You can decide to encourage your DC to be friends with the kids if ‘people like us’ or not to invite those other kids back, or just see it all as the rich tapestry of life.

And to those saying ‘I can see how you’d be really hurt for your child’ - well do get a grip. Kids need to build some resilience and beyond a momentary ‘oh that’s a shame that’s happened’ or ‘oh the way that’s worked out isn’t quite fair’ surely it’s such a tiny thing that you have forgotten it very quickly?

Those who these things become a big thing for, and for whose kids it becomes a big thing for (usually fuelled by parents) are likely to be those who struggle with little setbacks. Actually the odd little setback like this is a good place to learn that life doesn’t always go perfectly and most of it can be dealt with just fine.

Maybeimpetty · 02/04/2022 18:52

A sibling was at the party, I hadn’t really thought about it - but I’m sure the sibling took a bag when maybe they hadn’t prepared for that.

I didn’t say anything to anyone there, because I didn’t want to bring the mood down. But I bought DS an ice cream on the way home as his “party bag”.

I wasn’t standing with him when it happened, but he came to me head down, tears in eyes and said, “they ran out of bags, I got there too late”. It was a drop off, so I only saw him at the beginning of the party and the end for that bit.

OP posts:
Smileyaxolotl1 · 02/04/2022 18:53

I agree with others. I think the present thing is a bit weird but wouldn’t overly bother me. Surely a packet of sweets or lolly with the home made card isn’t much to ask?
But I would be annoyed about the party bag.
My daughter is having a small party in a few weeks and we have individually named all party bags.
Didn’t you say something at that time?

TempName01 · 02/04/2022 18:55

Did you not ask the parents though, your son might have been mistaken, the party kid might have been mean and pretended there were none left. The parents should offer the party kid’s bag if they ran out for guests!

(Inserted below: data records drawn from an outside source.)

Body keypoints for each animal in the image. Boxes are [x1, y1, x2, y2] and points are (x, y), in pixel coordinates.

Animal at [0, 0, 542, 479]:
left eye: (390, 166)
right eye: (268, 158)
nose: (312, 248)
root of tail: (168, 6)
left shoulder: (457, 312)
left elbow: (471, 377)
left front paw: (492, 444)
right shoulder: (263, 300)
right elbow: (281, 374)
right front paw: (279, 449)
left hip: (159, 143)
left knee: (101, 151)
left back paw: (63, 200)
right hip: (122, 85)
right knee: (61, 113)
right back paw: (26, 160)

Nomoresmoresthensnores · 02/04/2022 18:55

Run for the hills.
I used to live in quite a posh place. Families like this a plenty. Really mean and grabby/tight but rolling in it too. Some people just don't have good manners. Yeah of course a present or party bag are not to be expected. But it's good form to do. When I moved somewhere not as affluent I noticed that some families didn't accept invites because perhaps the present was too much in a tight budget. I always tried to make it clear (and to my dc) that no present is totally ok and not to expect a party bag.
But that's not what's happened here.
Mean kids have mean parents. Dc aren't mean unless behaviour is learnt at home. They are cf's.
H(oliday will definitely be like that!) nad generally they raise kids to think the worrlld owes them. We have held on to one set of friends like this as dc still friendly but I noticed early on they have short arms and deep pockets and aren't short of money. This last year I've really got fed up of it and been phasing tthem.out

Nomoresmoresthensnores · 02/04/2022 18:57

Because tight people don't do more party bags than needed...

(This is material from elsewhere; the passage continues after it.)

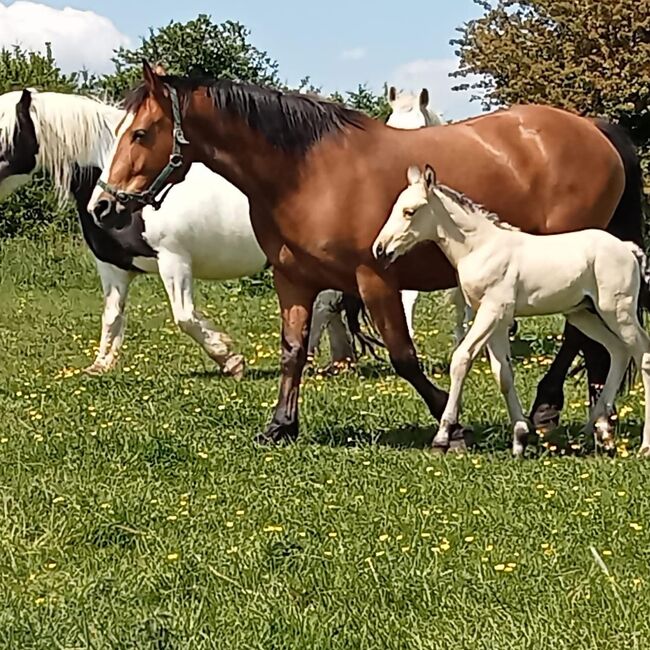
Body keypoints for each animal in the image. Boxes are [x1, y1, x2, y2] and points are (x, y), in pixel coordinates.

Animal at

WTF475878237NC · 02/04/2022 18:58

Another unbelievable petty post!

^ it's a chat forum Confused

GigglingPinkGiraffe · 02/04/2022 18:59

Are this family perhaps just quite scatty and disorganised? It sounds like they're just pretty forgetful and a bit all over the place!

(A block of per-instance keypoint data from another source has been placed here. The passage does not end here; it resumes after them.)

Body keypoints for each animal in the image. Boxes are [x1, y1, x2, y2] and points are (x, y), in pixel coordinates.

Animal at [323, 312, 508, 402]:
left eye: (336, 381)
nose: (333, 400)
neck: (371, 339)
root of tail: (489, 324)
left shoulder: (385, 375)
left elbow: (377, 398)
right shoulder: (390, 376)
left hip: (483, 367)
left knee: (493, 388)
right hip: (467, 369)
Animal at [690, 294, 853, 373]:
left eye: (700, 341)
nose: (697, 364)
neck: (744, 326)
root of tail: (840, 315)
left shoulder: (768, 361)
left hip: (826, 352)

I wouldn't overthink it all.

VyeBrator · 02/04/2022 19:01

Also - this family isn’t poor or having any money troubles. In fact, I’d call them well off. I know this for certain.

How?

aSofaNearYou · 02/04/2022 19:01

Quite mean, yes. I probably wouldn't bother with this child's parties again.

DrSbaitso · 02/04/2022 19:01

Not on not to have enough party bags for all, but it sounds like it's more down to ineptitude than malice. Some people really can't organise a piss up in a brewery.